The problem
Transcribe the part of the passage on microphone-array speech enhancement that opens with the words containing "To further enhance" and closes with "to other algorithms.".

Selected passage
In the early stages of array signal processing, beamforming techniques were widely utilized. Beamforming leverages spatial information from multiple channels to create a spatial filter that applies varying gains to signals originating from different directions. However, practical performance can be influenced by deviations from theoretical models and localization errors. With advancements in hardware and the emergence of machine learning and deep learning theories, more sophisticated technologies have been introduced to improve the quality of output speech from microphone arrays [
8].
Neural networks have significantly improved various aspects of traditional methods for enhancing speech captured by microphone arrays. A popular research direction involves utilizing deep learning techniques for parameter estimation in beamformers. For example, Luo et al. [
9] introduce a time-domain beamforming model designed for low-latency scenarios, where frame-level time-domain adaptive beamforming is applied to selected reference channels, and the results are subsequently computed for all remaining channels. Sun et al. [
10] employ a Convolutional Recurrent Encoder-Decoder (CRED) structure to extract spectral context and spatial information for accurate beamforming weight estimation. Additionally, neural networks [
11,
12] enhance conventional processes and can yield superior results across various tasks. For instance, Chau et al. [
13] proposed an innovative post-filtering module that converts the preprocessed time-domain signal into an image, facilitating the extraction of richer features and thereby enhancing in-vehicle speech enhancement tasks.
Research has also focused on designing multichannel speech enhancement networks that rely solely on deep learning techniques. These algorithms enhance multi-channel speech signals directly by employing deep neural networks, either through time-domain waveform mapping [
14,
15] or time-frequency domain modeling [
16,
17,
18]. Innovations include the integration of Spherical Harmonic Transform (SHT) features as auxiliary inputs [
19], with separate decoders that extract and fuse SHT and STFT features to estimate the STFT spectrum of the desired speech signal, thereby utilizing spatial distribution information more effectively. Another approach, known as McNet [
20], employs a multi-cue fusion network with modules designed to extract both full-band and narrow-band spatial information, as well as spectral information, fully integrating these features to enhance performance. Recent research has also investigated multichannel speech enhancement algorithms based on graph signal processing [
13,
21,
22], using graph convolutional blocks to fuse relevant features for target speech estimation.
To further enhance the performance of microphone arrays in managing unknown noise situations, this paper proposes a deep convolutional neural network architecture for developing a multi-microphone speech enhancement model. This model consists of two stages: feature extraction and feature fusion. In the feature extraction stage, time and frequency domain features that reflect frequency information are extracted from the speech signal of each channel using a parallel symmetric GRU-CNN structure. In the feature fusion stage, multi-channel feature maps are integrated through hybrid pooling and channel attention weighting to more comprehensively capture the spatial domain information of the microphone array. Experimental results on the CHIME3 dataset demonstrate that this model offers superior noise reduction and improved speech quality compared to other algorithms.

Data shown
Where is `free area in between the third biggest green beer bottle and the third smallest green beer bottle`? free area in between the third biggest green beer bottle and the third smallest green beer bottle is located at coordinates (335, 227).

Exercise response
To further enhance the performance of microphone arrays in managing unknown noise situations, this paper proposes a deep convolutional neural network architecture for developing a multi-microphone speech enhancement model. This model consists of two stages: feature extraction and feature fusion. In the feature extraction stage, time and frequency domain features that reflect frequency information are extracted from the speech signal of each channel using a parallel symmetric GRU-CNN structure. In the feature fusion stage, multi-channel feature maps are integrated through hybrid pooling and channel attention weighting to more comprehensively capture the spatial domain information of the microphone array. Experimental results on the CHIME3 dataset demonstrate that this model offers superior noise reduction and improved speech quality compared to other algorithms.